**ACTIVITY:** According to the text below on async and Promise optimization, what should you use instead of Promise.all to handle partial failures?
═════ EXTRACTED TEXT
This skill delivers concise async/await and Promise optimization guidelines to eliminate request waterfalls and maximize parallelism. It focuses on patterns for loaders, actions, fetch logic, and Promise handling that materially improve response time. Use it when writing, reviewing, or refactoring asynchronous front-end code to reduce latency and surface UI faster.

How this skill works

The skill inspects async flows and recommends transformations: start independent promises earlier, combine them with Promise.all, defer awaiting until a value is actually needed, and chain dependent calls rather than serializing unrelated ones. It flags common waterfall patterns in loaders, API routes, and component code and suggests Suspense-based UI boundaries to stream content progressively. Advice is actionable and tied to concrete code patterns so you can apply fixes quickly.

When to use it

Writing or reviewing Remix loaders or actions
Implementing or refactoring data fetching logic
Handling multiple independent async operations
Optimizing API routes or server-side loaders for latency
Adding progressive rendering with Suspense

Best practices

Parallelize independent calls with Promise.all to avoid sequential network round trips
Start promises early and await late so multiple tasks overlap
Defer awaiting until inside the branch that actually needs the result
Chain dependent operations (use .then or async/await where necessary) so only true dependencies block
Use Suspense boundaries to render layout immediately and stream heavy data into placeholders

Example use cases

Refactor a loader that currently awaits each fetch sequentially into a single Promise.all call
Change a form action to start fetches early and await all results at the end of the action
Move an await out of an unconditional path so inexpensive branches skip network work
Create Suspense-wrapped components so the page layout shows instantly while data loads
Optimize an API route by starting authentication and config fetches in parallel

FAQ

Will Promise.all ever slow things down?

No—Promise.all runs promises concurrently; it only waits for the slowest to finish. It’s appropriate when operations are independent. For partial failure handling, use Promise.allSettled or individual try/catch.

When should I avoid parallelizing calls?

Avoid parallelizing when calls are logically dependent (one requires the result of another) or when external rate limits enforce sequencing. In those cases chain the dependent call and parallelize only independent work.
══════════
═════ INFORMATION PROVIDED
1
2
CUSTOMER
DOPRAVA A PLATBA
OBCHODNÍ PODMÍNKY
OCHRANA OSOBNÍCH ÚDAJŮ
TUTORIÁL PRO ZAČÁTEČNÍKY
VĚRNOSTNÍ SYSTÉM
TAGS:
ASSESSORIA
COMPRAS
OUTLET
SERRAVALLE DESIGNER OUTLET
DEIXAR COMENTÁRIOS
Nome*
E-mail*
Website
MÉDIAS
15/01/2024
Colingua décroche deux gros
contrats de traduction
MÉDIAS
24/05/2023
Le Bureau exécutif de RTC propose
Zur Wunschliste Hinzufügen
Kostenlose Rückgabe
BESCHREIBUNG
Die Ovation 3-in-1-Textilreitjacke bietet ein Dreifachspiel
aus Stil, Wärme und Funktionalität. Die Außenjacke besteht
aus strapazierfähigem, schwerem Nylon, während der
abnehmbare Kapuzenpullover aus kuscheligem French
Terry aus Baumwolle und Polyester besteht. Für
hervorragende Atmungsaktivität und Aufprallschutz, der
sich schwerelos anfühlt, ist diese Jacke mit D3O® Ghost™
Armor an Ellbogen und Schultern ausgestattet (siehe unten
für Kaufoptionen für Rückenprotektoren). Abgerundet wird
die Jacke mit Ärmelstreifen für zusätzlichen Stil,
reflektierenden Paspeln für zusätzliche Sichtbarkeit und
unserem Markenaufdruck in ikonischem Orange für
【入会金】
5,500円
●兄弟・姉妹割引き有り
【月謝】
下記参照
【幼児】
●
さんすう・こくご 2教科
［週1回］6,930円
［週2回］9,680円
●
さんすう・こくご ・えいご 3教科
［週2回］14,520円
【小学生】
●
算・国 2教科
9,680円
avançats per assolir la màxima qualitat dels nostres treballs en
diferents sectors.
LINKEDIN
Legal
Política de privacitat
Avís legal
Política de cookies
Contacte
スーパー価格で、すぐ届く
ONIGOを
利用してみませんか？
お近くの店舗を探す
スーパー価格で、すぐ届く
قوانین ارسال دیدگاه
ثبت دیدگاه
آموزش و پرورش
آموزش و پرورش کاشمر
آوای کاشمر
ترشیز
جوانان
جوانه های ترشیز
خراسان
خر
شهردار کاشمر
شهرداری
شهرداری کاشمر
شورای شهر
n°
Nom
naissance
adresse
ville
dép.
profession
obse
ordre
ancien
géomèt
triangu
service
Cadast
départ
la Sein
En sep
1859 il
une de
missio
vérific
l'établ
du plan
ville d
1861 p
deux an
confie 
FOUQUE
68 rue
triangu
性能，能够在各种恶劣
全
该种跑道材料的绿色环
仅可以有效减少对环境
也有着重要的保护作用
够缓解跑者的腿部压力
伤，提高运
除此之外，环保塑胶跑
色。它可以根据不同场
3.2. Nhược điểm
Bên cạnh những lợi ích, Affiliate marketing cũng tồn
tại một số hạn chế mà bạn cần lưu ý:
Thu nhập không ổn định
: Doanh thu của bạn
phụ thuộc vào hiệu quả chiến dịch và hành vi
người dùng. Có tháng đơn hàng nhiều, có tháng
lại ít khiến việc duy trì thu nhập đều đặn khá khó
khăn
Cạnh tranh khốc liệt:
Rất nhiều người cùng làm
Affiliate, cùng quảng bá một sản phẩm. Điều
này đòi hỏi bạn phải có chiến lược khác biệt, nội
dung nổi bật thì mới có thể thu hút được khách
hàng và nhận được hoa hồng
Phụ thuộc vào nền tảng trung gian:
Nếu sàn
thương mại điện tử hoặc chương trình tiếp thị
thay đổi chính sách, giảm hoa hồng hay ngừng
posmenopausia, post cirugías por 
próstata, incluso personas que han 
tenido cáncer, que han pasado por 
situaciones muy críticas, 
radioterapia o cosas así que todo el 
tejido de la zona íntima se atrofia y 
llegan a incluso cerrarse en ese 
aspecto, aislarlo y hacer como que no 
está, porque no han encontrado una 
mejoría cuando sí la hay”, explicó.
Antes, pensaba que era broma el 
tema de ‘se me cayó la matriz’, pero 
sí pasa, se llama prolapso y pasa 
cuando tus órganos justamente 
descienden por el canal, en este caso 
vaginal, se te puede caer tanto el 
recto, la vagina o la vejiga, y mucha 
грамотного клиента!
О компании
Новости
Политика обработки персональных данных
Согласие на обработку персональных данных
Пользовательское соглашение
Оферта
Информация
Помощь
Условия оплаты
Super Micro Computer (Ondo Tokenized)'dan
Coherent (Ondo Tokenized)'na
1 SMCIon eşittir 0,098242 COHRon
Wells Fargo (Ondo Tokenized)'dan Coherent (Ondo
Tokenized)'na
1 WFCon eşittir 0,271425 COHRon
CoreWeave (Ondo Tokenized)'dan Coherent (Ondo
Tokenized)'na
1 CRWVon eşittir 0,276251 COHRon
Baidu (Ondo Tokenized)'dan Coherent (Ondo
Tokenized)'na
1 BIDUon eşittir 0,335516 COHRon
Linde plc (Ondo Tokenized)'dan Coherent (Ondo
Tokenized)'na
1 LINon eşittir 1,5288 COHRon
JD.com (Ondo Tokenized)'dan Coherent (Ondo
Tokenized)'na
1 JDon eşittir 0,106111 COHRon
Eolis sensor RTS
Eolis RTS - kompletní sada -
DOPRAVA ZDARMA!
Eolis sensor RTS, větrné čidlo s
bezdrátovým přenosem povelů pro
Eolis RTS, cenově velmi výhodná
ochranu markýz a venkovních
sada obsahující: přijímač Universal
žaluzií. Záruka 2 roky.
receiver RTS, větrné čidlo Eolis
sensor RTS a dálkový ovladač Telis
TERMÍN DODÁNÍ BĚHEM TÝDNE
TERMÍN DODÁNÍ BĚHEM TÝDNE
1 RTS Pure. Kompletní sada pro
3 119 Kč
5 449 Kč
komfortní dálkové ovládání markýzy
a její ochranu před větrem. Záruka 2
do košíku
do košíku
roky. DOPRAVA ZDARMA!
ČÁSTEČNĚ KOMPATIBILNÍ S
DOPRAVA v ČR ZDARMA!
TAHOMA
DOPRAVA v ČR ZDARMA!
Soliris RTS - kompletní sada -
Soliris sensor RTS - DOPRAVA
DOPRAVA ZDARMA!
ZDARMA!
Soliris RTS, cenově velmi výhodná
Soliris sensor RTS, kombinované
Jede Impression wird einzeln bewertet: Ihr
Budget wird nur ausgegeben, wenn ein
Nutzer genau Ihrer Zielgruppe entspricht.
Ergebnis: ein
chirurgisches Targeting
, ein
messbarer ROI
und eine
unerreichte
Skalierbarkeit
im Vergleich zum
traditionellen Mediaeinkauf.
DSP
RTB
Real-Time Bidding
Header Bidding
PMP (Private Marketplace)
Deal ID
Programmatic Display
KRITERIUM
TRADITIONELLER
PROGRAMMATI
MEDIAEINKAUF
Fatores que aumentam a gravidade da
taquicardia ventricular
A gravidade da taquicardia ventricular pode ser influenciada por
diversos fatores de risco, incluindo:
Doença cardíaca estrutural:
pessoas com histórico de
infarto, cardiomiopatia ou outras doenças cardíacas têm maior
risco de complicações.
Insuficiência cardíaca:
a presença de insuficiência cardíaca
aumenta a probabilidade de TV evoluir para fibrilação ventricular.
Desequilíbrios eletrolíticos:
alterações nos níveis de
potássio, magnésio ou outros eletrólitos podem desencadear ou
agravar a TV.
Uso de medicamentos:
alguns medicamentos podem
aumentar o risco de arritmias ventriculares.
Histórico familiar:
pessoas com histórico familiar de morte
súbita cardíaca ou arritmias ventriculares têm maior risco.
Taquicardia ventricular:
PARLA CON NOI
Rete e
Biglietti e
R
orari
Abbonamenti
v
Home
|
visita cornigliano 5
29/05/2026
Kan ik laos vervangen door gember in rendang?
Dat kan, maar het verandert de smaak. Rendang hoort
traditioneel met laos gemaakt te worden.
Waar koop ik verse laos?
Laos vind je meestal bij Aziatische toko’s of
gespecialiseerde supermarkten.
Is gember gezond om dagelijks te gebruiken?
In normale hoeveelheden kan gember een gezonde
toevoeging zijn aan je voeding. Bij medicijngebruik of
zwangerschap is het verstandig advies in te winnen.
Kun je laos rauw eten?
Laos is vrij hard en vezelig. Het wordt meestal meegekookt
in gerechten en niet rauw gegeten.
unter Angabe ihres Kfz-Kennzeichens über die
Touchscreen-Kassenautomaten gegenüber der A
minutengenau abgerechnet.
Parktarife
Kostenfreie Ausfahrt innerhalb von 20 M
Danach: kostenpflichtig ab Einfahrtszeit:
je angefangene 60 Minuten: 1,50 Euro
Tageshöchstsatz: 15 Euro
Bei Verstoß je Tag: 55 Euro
══════════
**ANSWER BOX:** Use Promise.allSettled or individual try/catch.